После неудачной встречи с Пором мы причаливаем к берегу. Я так и не высказался. Мои полководцы желают не мешкая обсудить ситуацию. Я отказываюсь и вместо этого отправляюсь на инспекцию хода работ по изменению русла реки. Диад, механик, прибывает по вызову к нам, и мы спускаемся в канал на механической подъёмной платформе, мощном устройстве, способном выдержать вес здоровенного быка.

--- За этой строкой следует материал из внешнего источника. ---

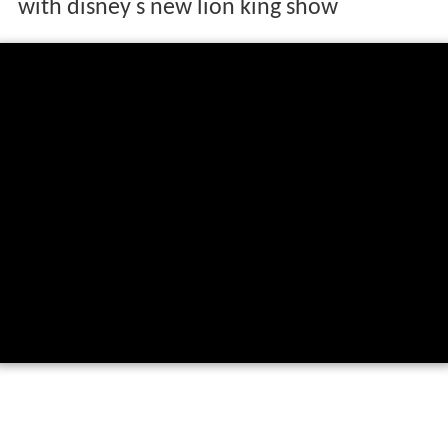
with disney s new lion king show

Само сооружение впечатляет: глубина котлована составляет шестьдесят локтей, а шириной он с площадь маленького города. У перемычки, там, где будет открыт шлюз и откуда хлынет вода, установлены две плиты песчаника, по тридцать локтей каждая. Резчики и каменотёсы трудятся на лесах, высекая в камне рельефы.
— Чьё это лицо? — интересуюсь я.
Диад смеётся.
— Царя, чьё же ещё?
— Какого царя?
— Твоё, повелитель. Как может быть иначе?
Я смотрю снова.
— Это не моё лицо.
Механик бледнеет и, словно моля о помощи, смотрит на Гефестиона.
— Но это ты, царь...
— Хочешь сказать, что я лгу?
— Нет, мой господин.
— Это лицо моего отца. Каменщики высекают профиль Филиппа.

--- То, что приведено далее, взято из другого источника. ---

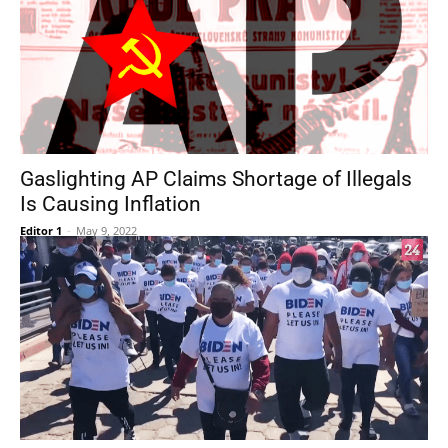
Gaslighting AP Claims Shortage of Illegals
Is Causing Inflation
Editor 1
-
May 9, 2022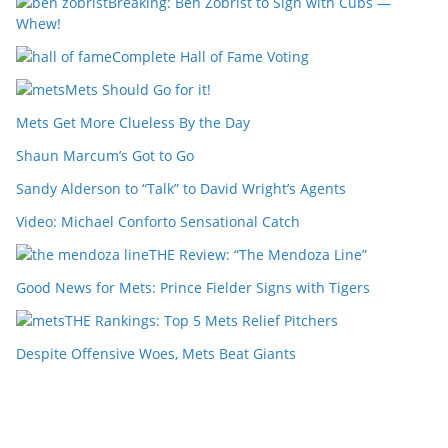
Breaking: Ben Zobrist to Sign with Cubs —
Whew!
Complete Hall of Fame Voting
Mets Should Go for it!
Mets Get More Clueless By the Day
Shaun Marcum’s Got to Go
Sandy Alderson to “Talk” to David Wright’s Agents
Video: Michael Conforto Sensational Catch
THE Review: “The Mendoza Line”
Good News for Mets: Prince Fielder Signs with Tigers
THE Rankings: Top 5 Mets Relief Pitchers
Despite Offensive Woes, Mets Beat Giants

Механик бросает очередной испуганный взгляд, на сей раз на Кратера.
— Кто велел тебе изобразить здесь лицо моего отца?
— Пожалуйста! Посмотри, господин...
— Я смотрю.
— Филипп носил бороду. Смотри, это изображение гладко выбрито!
— Лживый ублюдок!
Я бью его в лицо. Взвизгнув на женский манер, он падает, как заколотая свинья.

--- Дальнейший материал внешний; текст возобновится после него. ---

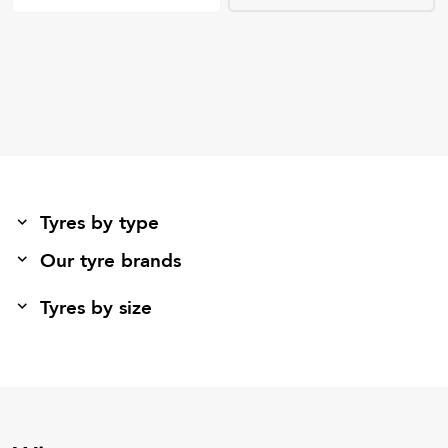
Tyres by type
Our tyre brands
Tyres by size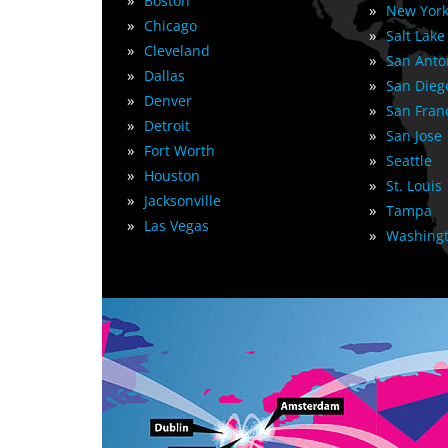
»
Boston
»
New York
»
Chicago
»
Salt Lake
»
Cleveland
»
San Anto
»
Dallas
»
San Dieg
»
Denver
»
San Fran
»
Detroit
»
San Jose
»
Fort Worth
»
Seattle
»
Houston
»
St. Louis
»
Jacksonville
»
Tampa
»
Las Vegas
»
Washingt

Кратер и Теламон хватают меня за руку. Тысячи людей на строительных лесах и вышках таращатся на меня, разинув рты.
Гефестион прикладывает руку к моему лбу.
— У тебя жар, — шепчет он, а потом уже громко, для всех, возглашает: — У царя жар! Он весь как в огне!
Птолемей помогает Диаду встать на ноги. Подъёмник завис, опустившись в ров на двадцать четыре локтя.
— Поднимите нас! — приказывает Гефестион.
Наверху нас встречает стена вытаращенных глаз.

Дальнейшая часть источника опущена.